As for the recommendations themselves, well, as everybody knows, this guide is written by and for older British gents with staunchly conservative tastes in matters of interpretation (they still haven't quite come around to Glenn Gould's way with Bach, if you can believe that), and an unflinching bias in favour of all things British.
Writing about the book's obvious pro-British bias, another reviewer advises `to get over it'. That would be sound advice if the bias did not affect the quality of the recommendations, but it clearly does. Let me give a few examples, as a friendly warning to the unsuspecting buyer.
The most egregious bias, and the one that chiefly contributes to the guide untrustworthiness, is that in favour of British recording artists, ensembles, and orchestras. To put it mildly, they get more than their fair share of three-star ratings in the guide. Rattle and Gardiner can do no wrong in the authors' view; the London Symphony invariably plays `superbly' or `gloriously', as do pretty much all other British ensembles, large or small; Stephen Hough earns top recommendations for every single note he has ever recorded; even the notoriously uneven Lindsay Quartet systematically gets praised for its technical proficiency (!), and for penetrating deeper in the music than any of their peers. The list could go on and on and on. Now the truth is, there are many good British musicians out there, and there have been a few excellent ones over the course of recorded history. But the idea that they completely dominate the field, as the authors seem to believe, is simply preposterous.
A perhaps less obvious, but also seriously problematic bias is the one in favour of recordings issued on British labels--most obviously Hyperion, Chandos, and ASV. Granted, these are respectable labels. But one is hard pressed to find *any* recording from these labels receiving less than a three-star rating in the guide. Indeed, if there is a decent recording of a work available from one of these labels, it more often than not gets the top recommendation.
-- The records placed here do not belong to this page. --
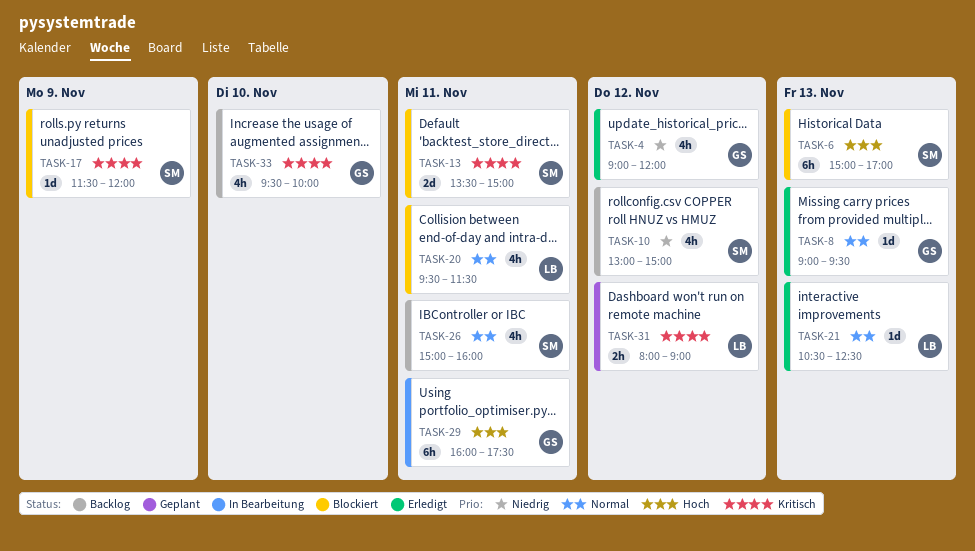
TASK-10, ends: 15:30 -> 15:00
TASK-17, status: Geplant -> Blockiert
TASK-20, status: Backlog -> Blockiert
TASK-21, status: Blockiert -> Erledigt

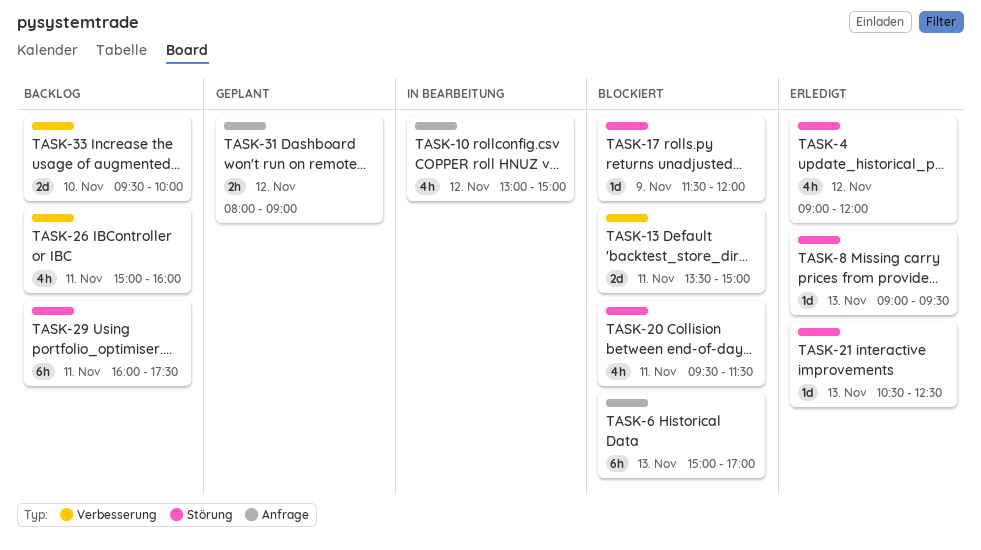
TASK-10, status: Backlog -> In Bearbeitung
TASK-29, status: In Bearbeitung -> Backlog
TASK-33, estimate: 4h -> 2d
A slightly less disturbing bias is in favour of British composers, who tend to get a far broader coverage than their importance warrants. In principle, this does not have to be a problem -- *someone* has to stand up for that least popular of national schools. But unfortunately, important composers get short-changed in the process. York Bowen, Sir George Dyson, and Kenneth Leighton each get the same number of pages as Couperin, while Charles Stanford gets more space than Dutilleux, and Constant Lambert is deemed worth of ten times (!) the space dedicated to Gyorgy Kurtag.
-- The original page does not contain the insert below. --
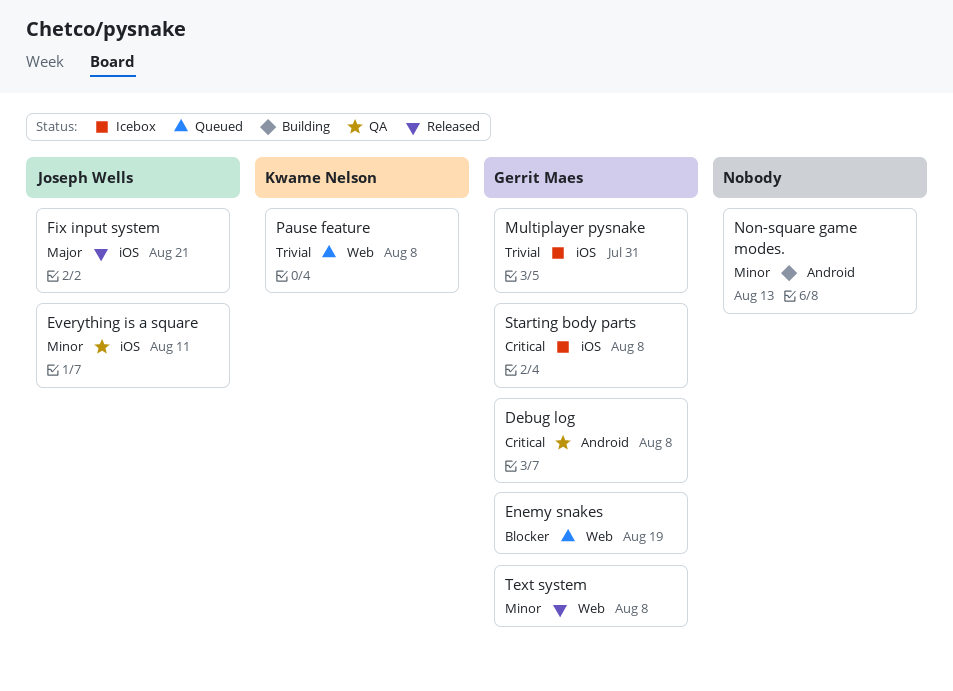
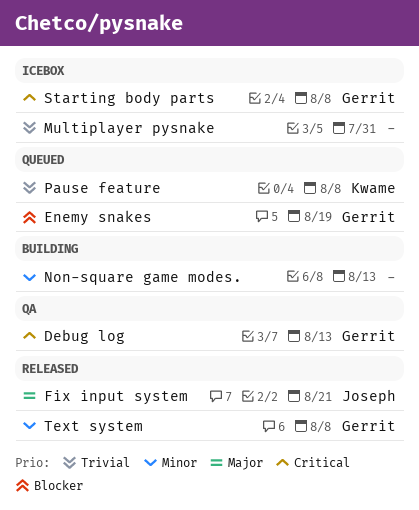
Debug log, due: Aug 8 -> Aug 13
Everything is a square: present -> none
Multiplayer pysnake, owner: Gerrit Maes -> none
At the end of the day, though, the chief problem with this guide is simply the poor judgment its authors display. They emphasize general production value over artistic merit, so that their top recommendations are usually nicely played, nicely recorded, nicely documented performances that lack any spark. Their esthetic ideal seems to be the Academy of St Martin-in-the-Fields -- polished playing, clarity, elegance, and absolutely no surprises. If this is also what you like, maybe the guide will prove useful to you at times. But even then, you are better off getting your reviews for free on the web from sites like ClassicsToday, ClassicsTodayFrance, and Fanfare Magazine.